Un médiateur fait le lien entre deux parties. Jésus-Christ établit un pont (pontifex) entre Dieu et l’homme car il est consubstantiel au Père et à nous. Certains objectent qu’il serait impossible d’être médiateur par rapport à soi-même. Le v. 20 rappelle la foi au Dieu unique (Dt 6, 4 et Ep 4, 6) mais qui partage cette unique substance en trois personnes. Jésus-Christ n’est pas médiateur que des Juifs mais de tous. Il suffit pour réconcilier tous les hommes à Dieu parce qu’il est lui-même Dieu : « puisqu’il n’y a qu’un seul Dieu : il rendra justes en vertu de la foi ceux qui ont reçu la circoncision, et aussi, au moyen de la foi, ceux qui ne l’ont pas reçue » (Rm 3, 30 ; cf. 2 Co 5, 19 : « c’est bien Dieu qui, dans le Christ, réconciliait le monde avec lui »). De ces deux groupes, Juifs et Gentils, il fait une seule race élue. « C’est lui, le Christ, qui est notre paix : des deux, le Juif et le païen, il a fait une seule réalité ; par sa chair crucifiée, il a détruit ce qui les séparait, le mur de la haine » (Ep 2, 14). Les observances de la loi cessent pour les uns comme l’idolâtrie pour les autres.

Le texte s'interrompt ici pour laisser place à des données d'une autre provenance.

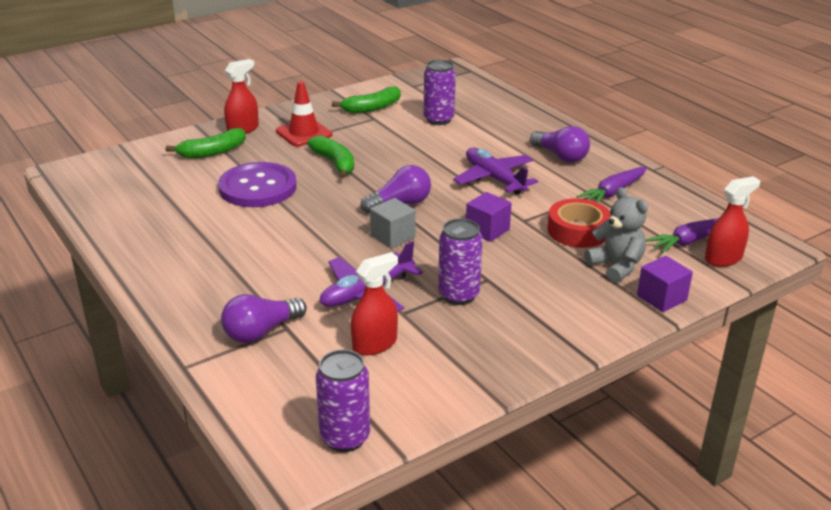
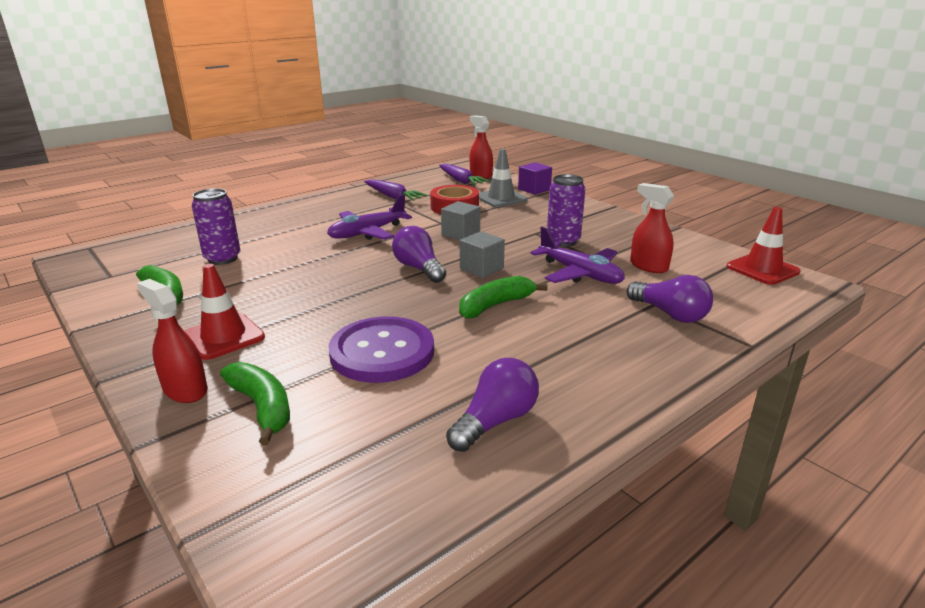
camera: 95 degrees left, 5 degrees down
green banana [307,135,354,179] -> green banana moved to [459,276,547,319]
purple can [316,350,370,452] -> red traffic cone [727,207,800,285]
purple cube [466,192,512,242] -> grey cube [441,201,480,240]
purple light bulb [530,126,590,163] -> purple light bulb moved to [446,358,539,452]
grey teddy bear [584,187,648,283] -> grey traffic cone [479,149,527,207]

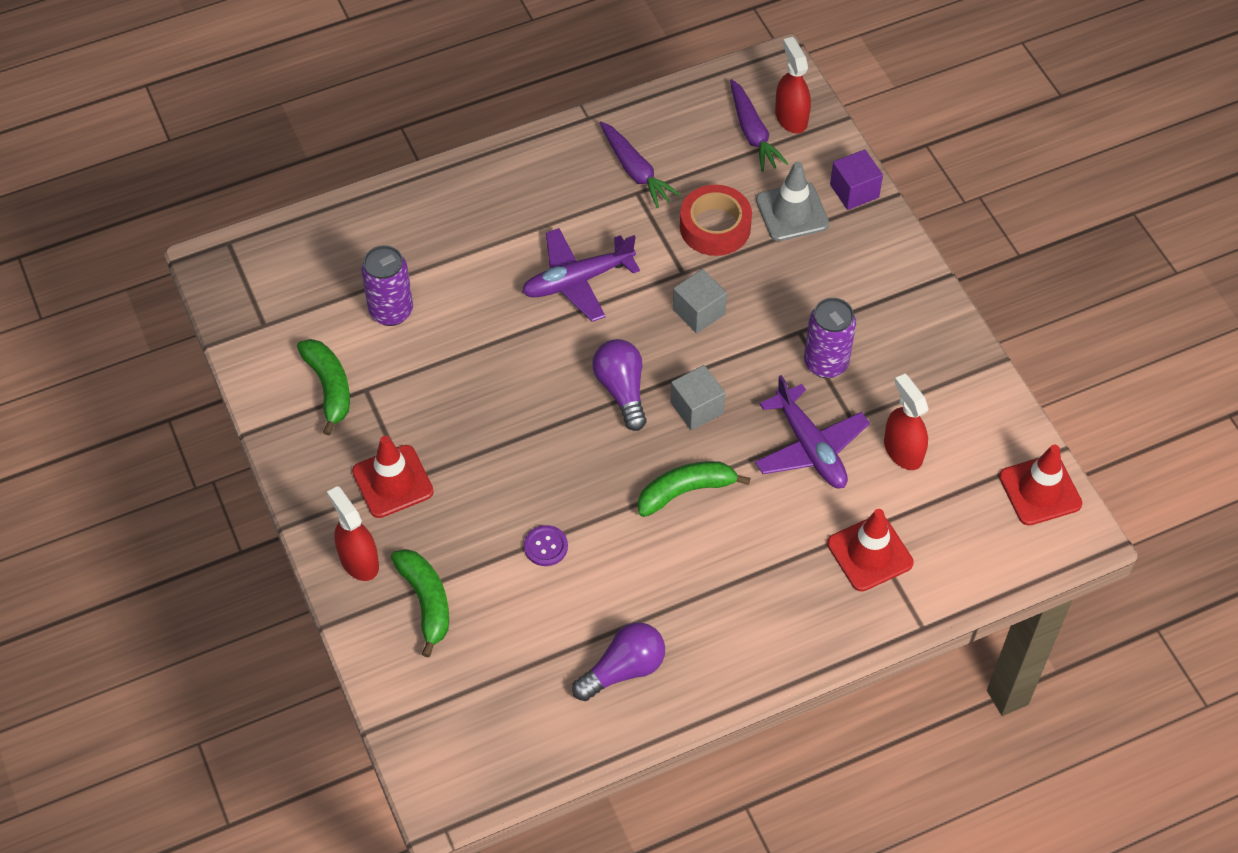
camera: 15 degrees right, 30 degrees up
purple button [328,316,434,383] -> purple button [524,525,568,566], size x0.42
purple light bulb [626,275,713,323] -> red traffic cone [827,509,914,592]

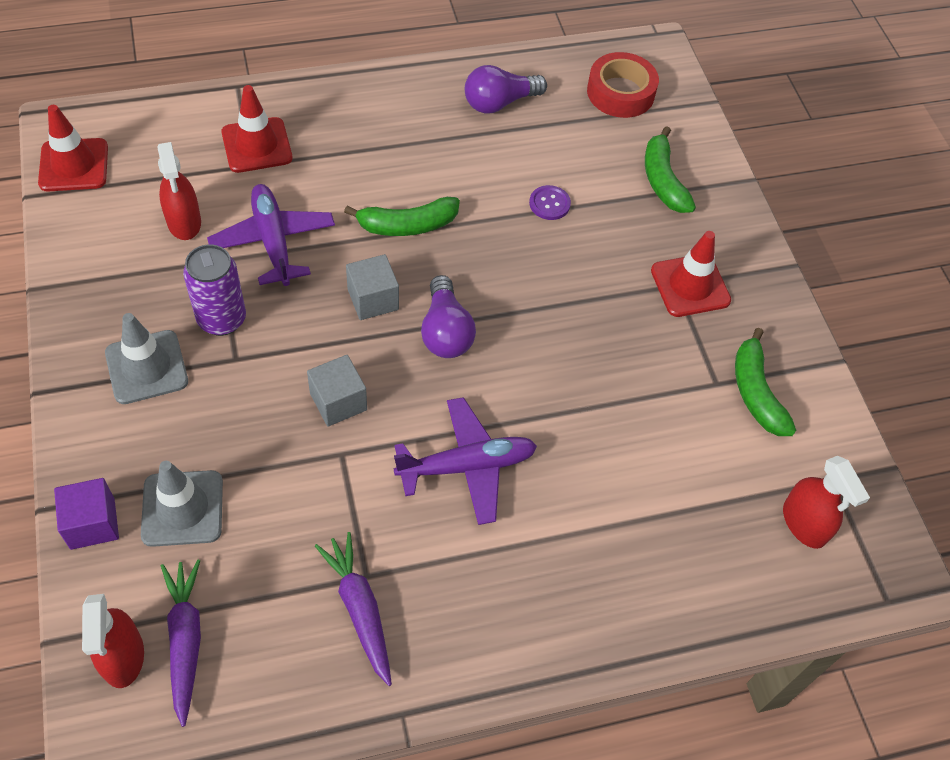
camera: 175 degrees left, 0 degrees up
red spray bottle [327,486,379,581] -> red spray bottle moved to [783,456,870,549]
purple can [361,245,413,326] -> none
red tape [680,185,752,256] -> red tape moved to [587,52,659,118]
none -> grey traffic cone [105,313,188,404]

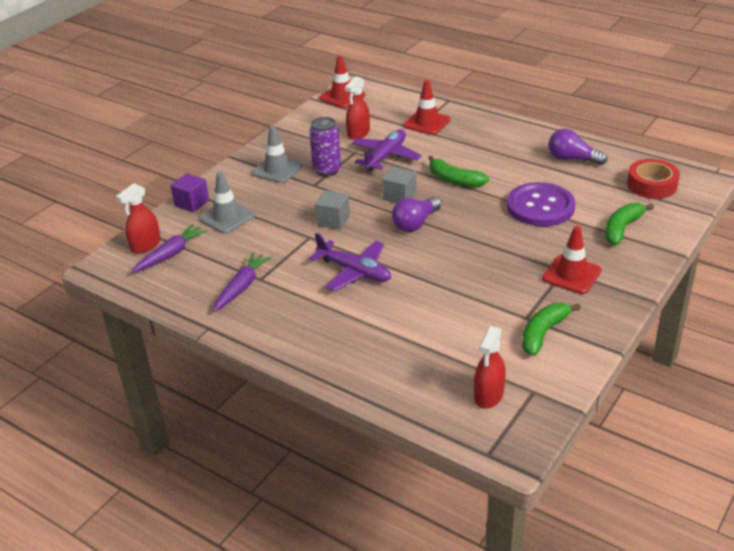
camera: 55 degrees right, 20 degrees down
purple button [529,185,571,220] -> purple button [507,182,575,227], size x2.40

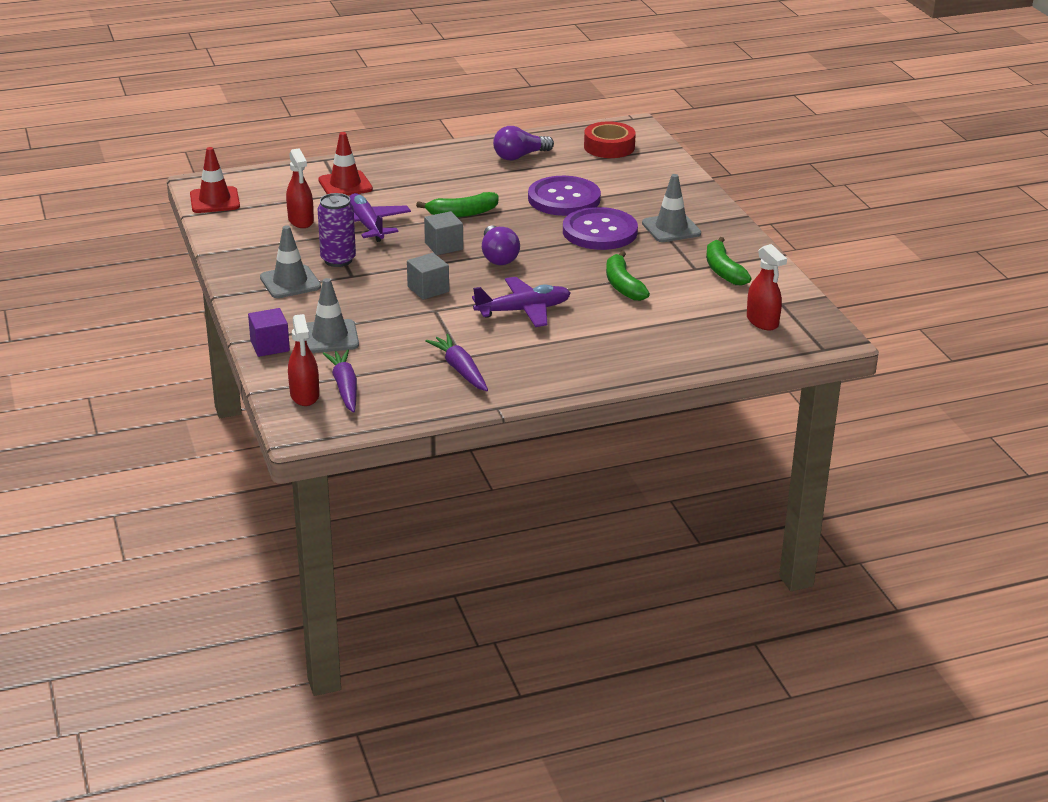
camera: 55 degrees left, 5 degrees down
red traffic cone [542,226,602,294] -> grey traffic cone [642,174,701,242]
green banana [605,203,654,245] -> green banana moved to [606,251,650,301]
none -> purple button [563,207,638,250]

- La loi serait-elle nuisible à la grâce ?
La seconde difficulté est ‘si la loi fut établie à cause des transgressions, agirait-elle contre les promesses de Dieu ?’. La promesse par la descendance, l’opère-t-il par un autre moyen ? « Absolument pas ! » (v. 21) : « Ainsi, la loi est sainte ; le commandement est saint, juste et bon » (Rm 7, 12). La loi n’est pas opposée aux promesses de Dieu mais les sert.

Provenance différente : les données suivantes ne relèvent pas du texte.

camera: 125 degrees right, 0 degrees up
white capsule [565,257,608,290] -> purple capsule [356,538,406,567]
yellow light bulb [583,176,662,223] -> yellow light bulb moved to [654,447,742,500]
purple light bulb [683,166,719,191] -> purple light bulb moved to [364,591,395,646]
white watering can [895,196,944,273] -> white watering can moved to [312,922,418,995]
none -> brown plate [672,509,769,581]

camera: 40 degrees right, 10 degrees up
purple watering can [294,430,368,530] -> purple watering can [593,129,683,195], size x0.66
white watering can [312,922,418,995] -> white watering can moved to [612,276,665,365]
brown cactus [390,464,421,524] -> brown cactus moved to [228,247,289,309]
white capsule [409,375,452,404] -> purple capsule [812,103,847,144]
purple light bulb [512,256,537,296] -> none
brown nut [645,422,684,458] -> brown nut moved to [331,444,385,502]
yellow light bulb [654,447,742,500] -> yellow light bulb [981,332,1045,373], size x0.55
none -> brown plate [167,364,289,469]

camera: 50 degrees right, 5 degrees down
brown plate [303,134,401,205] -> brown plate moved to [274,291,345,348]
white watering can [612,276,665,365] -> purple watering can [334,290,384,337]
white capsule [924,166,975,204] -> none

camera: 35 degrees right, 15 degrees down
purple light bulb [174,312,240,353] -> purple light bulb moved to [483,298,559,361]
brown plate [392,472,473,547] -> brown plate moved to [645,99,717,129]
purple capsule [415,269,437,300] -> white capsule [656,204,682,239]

Même si la loi fut portée à cause de la transgression, elle ne contredit pas les promesses de Dieu, puisqu’elle est incapable d’arrêter la transgression même. Ce serait le cas si on obtenait justice par un autre moyen que celui que Dieu a promis : par la loi et non par la foi. « Mais le juste vivra par sa foi » (Ha 2, 4, Vulg.) ; « cette justice de Dieu, donnée par la foi en Jésus Christ » (Rm 3, 22). La loi ne donne ni la vie de grâce ni la béatitude et ne rend pas vaine la foi. La loi ne justifie pas car « la lettre tue » (2 Co 3, 6). La loi ne s’oppose pas à la grâce, mais l’aide en faisant connaître le péché (Rm 3, 20) et l’infirmité humaine en-dehors de la grâce. Comme la connaissance de la maladie et l’impuissance du malade portent à recourir au médecin, la connaissance du péché et de la faiblesse du pécheur portent à recourir à Jésus.
« L’Écriture a tout enfermé sous la domination du péché » (v. 22) en montrant aux Juifs les péchés commis (Rm 7, 7) et leur incrédulité (Rm 11, 32) pour qu’ils crussent tous en Jésus-Christ et recourussent à la grâce.